(Text extracted page by page)
####
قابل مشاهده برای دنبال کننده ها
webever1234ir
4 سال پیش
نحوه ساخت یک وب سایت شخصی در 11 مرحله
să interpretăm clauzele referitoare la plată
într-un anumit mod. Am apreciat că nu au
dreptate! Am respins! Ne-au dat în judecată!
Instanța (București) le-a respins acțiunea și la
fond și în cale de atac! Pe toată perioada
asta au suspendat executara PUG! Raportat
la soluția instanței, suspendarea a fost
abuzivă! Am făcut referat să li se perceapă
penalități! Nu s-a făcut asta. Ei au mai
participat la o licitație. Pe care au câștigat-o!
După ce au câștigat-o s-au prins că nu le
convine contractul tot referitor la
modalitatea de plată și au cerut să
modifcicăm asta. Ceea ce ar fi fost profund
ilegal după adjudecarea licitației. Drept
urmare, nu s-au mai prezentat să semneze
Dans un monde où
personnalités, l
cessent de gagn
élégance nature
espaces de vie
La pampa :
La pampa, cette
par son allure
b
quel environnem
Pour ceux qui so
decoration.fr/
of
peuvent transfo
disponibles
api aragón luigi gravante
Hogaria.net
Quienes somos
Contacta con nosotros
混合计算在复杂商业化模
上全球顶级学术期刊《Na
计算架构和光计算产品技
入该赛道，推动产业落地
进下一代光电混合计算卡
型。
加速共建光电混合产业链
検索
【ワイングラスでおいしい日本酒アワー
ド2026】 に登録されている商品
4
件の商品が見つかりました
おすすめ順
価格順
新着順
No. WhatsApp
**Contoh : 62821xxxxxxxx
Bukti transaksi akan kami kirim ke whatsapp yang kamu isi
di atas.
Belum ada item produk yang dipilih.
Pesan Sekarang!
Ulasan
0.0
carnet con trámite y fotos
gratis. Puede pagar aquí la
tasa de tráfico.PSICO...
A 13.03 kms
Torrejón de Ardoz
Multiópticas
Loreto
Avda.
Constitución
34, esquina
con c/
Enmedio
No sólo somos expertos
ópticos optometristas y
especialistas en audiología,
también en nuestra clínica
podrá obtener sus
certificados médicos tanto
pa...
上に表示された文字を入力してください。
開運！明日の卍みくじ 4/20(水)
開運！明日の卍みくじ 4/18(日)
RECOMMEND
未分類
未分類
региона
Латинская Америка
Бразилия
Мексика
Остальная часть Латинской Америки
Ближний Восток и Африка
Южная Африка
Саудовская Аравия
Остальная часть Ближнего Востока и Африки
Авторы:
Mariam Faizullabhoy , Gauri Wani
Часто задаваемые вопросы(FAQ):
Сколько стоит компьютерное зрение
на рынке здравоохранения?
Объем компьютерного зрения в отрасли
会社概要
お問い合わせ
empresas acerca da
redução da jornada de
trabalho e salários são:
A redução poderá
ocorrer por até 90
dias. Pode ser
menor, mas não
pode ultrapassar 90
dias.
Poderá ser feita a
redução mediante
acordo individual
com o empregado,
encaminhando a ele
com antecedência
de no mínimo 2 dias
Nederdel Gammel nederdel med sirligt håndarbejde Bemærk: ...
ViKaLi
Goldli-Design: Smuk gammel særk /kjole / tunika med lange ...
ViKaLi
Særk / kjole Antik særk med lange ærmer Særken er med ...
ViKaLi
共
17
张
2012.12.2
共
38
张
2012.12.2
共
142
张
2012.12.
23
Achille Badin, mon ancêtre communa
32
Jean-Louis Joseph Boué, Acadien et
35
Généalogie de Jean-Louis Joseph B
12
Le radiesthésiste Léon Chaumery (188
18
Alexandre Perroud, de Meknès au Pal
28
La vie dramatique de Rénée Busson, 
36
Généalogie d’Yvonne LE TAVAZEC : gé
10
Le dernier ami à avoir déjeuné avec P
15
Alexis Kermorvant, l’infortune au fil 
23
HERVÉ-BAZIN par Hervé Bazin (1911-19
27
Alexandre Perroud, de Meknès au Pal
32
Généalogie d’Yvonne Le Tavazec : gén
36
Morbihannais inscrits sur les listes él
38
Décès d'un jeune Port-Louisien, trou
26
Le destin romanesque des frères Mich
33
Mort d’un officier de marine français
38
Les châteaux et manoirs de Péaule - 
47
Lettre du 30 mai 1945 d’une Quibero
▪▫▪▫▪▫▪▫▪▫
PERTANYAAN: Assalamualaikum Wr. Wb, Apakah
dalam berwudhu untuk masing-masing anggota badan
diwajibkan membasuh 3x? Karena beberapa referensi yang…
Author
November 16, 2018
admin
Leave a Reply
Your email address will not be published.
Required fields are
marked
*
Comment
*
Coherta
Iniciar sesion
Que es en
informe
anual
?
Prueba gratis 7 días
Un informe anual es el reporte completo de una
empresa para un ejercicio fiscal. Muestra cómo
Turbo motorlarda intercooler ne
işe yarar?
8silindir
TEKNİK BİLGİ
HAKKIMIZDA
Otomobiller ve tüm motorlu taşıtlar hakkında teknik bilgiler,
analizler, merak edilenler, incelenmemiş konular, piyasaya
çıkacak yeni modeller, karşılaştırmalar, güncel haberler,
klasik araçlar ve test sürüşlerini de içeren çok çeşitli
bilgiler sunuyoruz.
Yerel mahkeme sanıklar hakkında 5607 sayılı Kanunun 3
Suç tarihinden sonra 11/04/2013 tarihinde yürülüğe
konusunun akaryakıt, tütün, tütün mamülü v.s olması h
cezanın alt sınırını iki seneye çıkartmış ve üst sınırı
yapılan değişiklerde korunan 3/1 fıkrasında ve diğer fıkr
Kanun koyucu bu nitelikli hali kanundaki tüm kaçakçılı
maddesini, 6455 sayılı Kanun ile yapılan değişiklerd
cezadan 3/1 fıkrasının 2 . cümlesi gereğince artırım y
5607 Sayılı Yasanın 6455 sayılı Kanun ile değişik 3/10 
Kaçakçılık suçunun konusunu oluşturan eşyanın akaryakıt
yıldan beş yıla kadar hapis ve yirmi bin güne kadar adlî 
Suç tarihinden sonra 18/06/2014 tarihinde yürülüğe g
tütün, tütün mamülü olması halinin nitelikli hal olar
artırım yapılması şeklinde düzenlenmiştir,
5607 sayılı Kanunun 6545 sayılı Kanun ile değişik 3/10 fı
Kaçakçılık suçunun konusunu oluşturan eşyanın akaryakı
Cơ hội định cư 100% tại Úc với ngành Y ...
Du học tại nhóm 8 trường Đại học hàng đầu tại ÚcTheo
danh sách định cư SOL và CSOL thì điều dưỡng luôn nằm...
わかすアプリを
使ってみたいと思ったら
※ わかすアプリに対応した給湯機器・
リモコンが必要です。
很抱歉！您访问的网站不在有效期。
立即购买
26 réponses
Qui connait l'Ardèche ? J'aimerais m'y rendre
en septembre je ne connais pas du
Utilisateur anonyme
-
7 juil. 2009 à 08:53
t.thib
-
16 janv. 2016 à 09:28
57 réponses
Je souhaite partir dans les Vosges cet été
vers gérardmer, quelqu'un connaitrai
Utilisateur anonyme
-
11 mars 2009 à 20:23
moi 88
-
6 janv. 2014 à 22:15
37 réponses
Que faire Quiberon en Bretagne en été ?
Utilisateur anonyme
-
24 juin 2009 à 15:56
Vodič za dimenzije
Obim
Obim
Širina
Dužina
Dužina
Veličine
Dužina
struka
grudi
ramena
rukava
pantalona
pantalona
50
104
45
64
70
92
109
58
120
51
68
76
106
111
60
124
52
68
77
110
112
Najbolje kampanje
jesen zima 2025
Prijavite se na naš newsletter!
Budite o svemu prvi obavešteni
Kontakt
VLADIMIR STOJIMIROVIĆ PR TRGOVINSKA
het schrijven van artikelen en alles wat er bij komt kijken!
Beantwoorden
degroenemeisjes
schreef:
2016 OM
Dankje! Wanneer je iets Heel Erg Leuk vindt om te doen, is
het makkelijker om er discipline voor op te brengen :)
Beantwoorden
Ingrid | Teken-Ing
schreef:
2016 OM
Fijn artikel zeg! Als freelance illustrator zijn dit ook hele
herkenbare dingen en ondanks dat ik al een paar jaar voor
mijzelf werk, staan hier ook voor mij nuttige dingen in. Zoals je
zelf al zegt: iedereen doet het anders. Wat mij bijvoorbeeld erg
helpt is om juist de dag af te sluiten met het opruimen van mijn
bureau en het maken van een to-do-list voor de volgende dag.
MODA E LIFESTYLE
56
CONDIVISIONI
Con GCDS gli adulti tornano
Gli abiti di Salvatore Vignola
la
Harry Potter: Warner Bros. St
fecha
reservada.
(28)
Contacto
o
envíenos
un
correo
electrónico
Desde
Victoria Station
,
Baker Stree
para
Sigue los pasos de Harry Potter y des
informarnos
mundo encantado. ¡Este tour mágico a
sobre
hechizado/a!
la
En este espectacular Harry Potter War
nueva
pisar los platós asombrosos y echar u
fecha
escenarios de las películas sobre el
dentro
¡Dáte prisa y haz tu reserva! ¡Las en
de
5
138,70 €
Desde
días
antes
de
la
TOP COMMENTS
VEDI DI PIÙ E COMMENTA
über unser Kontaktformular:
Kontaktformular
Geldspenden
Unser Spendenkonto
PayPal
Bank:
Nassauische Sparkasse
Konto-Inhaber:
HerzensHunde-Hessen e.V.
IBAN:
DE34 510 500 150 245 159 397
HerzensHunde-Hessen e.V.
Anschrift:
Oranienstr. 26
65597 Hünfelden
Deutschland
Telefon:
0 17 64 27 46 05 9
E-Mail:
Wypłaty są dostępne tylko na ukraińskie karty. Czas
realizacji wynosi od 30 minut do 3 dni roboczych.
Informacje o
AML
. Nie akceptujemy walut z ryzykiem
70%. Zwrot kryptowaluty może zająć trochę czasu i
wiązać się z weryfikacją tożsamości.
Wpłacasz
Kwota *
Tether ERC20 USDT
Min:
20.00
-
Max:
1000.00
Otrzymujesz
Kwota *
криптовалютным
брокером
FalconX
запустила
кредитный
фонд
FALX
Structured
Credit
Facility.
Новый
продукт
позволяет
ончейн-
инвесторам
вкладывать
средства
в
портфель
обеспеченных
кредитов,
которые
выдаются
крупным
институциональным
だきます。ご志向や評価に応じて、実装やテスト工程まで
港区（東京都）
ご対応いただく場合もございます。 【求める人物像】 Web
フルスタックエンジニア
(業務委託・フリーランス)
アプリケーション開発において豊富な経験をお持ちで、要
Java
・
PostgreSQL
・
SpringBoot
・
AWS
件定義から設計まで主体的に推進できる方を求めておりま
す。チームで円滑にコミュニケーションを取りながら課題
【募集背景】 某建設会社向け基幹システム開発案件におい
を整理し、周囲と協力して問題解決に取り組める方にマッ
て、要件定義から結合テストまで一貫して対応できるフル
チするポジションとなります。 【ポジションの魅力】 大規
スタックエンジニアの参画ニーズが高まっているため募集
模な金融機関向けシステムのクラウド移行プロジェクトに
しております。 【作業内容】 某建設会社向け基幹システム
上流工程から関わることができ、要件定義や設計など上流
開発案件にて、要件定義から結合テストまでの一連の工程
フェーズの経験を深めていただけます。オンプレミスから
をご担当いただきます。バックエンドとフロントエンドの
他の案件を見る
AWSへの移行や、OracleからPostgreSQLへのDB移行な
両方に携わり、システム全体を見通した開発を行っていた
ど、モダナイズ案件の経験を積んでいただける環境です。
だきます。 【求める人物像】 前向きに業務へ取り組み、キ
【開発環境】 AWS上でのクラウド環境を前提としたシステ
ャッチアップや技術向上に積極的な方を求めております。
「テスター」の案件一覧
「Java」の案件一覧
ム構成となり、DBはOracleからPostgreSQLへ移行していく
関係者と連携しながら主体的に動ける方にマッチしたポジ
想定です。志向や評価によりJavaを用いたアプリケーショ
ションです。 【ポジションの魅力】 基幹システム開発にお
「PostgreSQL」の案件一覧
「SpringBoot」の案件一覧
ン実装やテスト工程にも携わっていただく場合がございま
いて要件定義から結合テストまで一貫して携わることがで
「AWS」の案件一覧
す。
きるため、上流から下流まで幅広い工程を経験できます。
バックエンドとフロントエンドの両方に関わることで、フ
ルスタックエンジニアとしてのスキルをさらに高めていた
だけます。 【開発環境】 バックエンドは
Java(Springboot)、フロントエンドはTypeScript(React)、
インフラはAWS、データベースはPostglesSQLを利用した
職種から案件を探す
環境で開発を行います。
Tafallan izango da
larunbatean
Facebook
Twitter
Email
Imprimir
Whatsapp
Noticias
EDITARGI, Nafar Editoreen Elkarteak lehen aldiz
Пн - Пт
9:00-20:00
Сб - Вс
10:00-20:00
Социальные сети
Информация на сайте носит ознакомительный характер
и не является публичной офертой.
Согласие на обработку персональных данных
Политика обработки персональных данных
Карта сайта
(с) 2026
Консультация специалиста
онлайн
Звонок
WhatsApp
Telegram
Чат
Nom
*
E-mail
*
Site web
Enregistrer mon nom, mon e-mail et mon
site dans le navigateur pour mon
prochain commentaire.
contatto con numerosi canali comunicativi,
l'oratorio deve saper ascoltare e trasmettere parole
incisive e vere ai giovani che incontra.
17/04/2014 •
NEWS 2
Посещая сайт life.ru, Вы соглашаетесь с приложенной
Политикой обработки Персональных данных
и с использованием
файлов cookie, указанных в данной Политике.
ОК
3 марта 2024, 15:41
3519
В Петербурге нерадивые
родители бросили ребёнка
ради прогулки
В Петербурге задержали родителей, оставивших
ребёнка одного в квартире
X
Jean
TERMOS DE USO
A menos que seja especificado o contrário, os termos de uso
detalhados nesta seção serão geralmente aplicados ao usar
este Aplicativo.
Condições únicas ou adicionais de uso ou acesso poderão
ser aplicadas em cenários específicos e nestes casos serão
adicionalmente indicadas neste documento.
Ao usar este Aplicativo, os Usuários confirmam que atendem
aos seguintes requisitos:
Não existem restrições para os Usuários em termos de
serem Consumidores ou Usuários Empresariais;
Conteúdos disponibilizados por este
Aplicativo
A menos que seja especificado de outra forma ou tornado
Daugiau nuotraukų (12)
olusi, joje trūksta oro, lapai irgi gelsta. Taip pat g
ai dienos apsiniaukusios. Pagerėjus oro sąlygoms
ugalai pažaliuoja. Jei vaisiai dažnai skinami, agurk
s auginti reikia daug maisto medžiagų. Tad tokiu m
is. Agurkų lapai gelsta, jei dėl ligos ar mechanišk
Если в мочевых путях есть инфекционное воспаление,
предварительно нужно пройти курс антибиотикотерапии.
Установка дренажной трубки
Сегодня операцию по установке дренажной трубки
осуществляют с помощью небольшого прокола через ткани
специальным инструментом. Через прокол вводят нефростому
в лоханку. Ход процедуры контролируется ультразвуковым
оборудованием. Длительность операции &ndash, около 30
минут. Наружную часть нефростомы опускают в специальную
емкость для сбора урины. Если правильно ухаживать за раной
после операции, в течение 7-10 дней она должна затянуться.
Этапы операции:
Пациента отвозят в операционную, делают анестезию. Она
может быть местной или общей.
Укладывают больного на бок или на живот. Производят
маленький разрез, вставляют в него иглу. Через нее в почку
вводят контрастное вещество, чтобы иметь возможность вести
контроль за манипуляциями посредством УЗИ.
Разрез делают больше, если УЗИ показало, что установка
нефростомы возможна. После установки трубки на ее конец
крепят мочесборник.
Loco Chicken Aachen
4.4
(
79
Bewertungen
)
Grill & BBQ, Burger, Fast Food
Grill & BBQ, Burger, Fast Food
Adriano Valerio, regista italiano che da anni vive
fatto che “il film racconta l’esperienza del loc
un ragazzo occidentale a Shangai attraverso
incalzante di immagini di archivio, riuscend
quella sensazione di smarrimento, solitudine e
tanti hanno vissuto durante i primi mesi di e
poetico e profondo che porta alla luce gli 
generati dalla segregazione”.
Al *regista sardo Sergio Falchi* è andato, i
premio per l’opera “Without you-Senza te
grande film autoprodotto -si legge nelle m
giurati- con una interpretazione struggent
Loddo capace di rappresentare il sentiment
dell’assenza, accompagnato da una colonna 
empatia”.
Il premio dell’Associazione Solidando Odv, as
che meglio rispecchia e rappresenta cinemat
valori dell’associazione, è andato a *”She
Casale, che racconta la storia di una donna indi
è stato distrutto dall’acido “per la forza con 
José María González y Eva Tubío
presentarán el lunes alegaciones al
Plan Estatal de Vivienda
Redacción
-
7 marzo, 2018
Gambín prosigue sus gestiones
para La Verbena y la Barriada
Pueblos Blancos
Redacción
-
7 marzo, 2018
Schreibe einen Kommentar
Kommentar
####
▶ [Work order] Write out the lines word for word, from the first one through the line containing "Ближний Восток и Африка".

▶ [Result]
قابل مشاهده برای دنبال کننده ها
webever1234ir
4 سال پیش
نحوه ساخت یک وب سایت شخصی در 11 مرحله
să interpretăm clauzele referitoare la plată
într-un anumit mod. Am apreciat că nu au
dreptate! Am respins! Ne-au dat în judecată!
Instanța (București) le-a respins acțiunea și la
fond și în cale de atac! Pe toată perioada
asta au suspendat executara PUG! Raportat
la soluția instanței, suspendarea a fost
abuzivă! Am făcut referat să li se perceapă
penalități! Nu s-a făcut asta. Ei au mai
participat la o licitație. Pe care au câștigat-o!
După ce au câștigat-o s-au prins că nu le
convine contractul tot referitor la
modalitatea de plată și au cerut să
modifcicăm asta. Ceea ce ar fi fost profund
ilegal după adjudecarea licitației. Drept
urmare, nu s-au mai prezentat să semneze
Dans un monde où
personnalités, l
cessent de gagn
élégance nature
espaces de vie
La pampa :
La pampa, cette
par son allure
b
quel environnem
Pour ceux qui so
decoration.fr/
of
peuvent transfo
disponibles
api aragón luigi gravante
Hogaria.net
Quienes somos
Contacta con nosotros
混合计算在复杂商业化模
上全球顶级学术期刊《Na
计算架构和光计算产品技
入该赛道，推动产业落地
进下一代光电混合计算卡
型。
加速共建光电混合产业链
検索
【ワイングラスでおいしい日本酒アワー
ド2026】 に登録されている商品
4
件の商品が見つかりました
おすすめ順
価格順
新着順
No. WhatsApp
**Contoh : 62821xxxxxxxx
Bukti transaksi akan kami kirim ke whatsapp yang kamu isi
di atas.
Belum ada item produk yang dipilih.
Pesan Sekarang!
Ulasan
0.0
carnet con trámite y fotos
gratis. Puede pagar aquí la
tasa de tráfico.PSICO...
A 13.03 kms
Torrejón de Ardoz
Multiópticas
Loreto
Avda.
Constitución
34, esquina
con c/
Enmedio
No sólo somos expertos
ópticos optometristas y
especialistas en audiología,
también en nuestra clínica
podrá obtener sus
certificados médicos tanto
pa...
上に表示された文字を入力してください。
開運！明日の卍みくじ 4/20(水)
開運！明日の卍みくじ 4/18(日)
RECOMMEND
未分類
未分類
региона
Латинская Америка
Бразилия
Мексика
Остальная часть Латинской Америки
Ближний Восток и Африка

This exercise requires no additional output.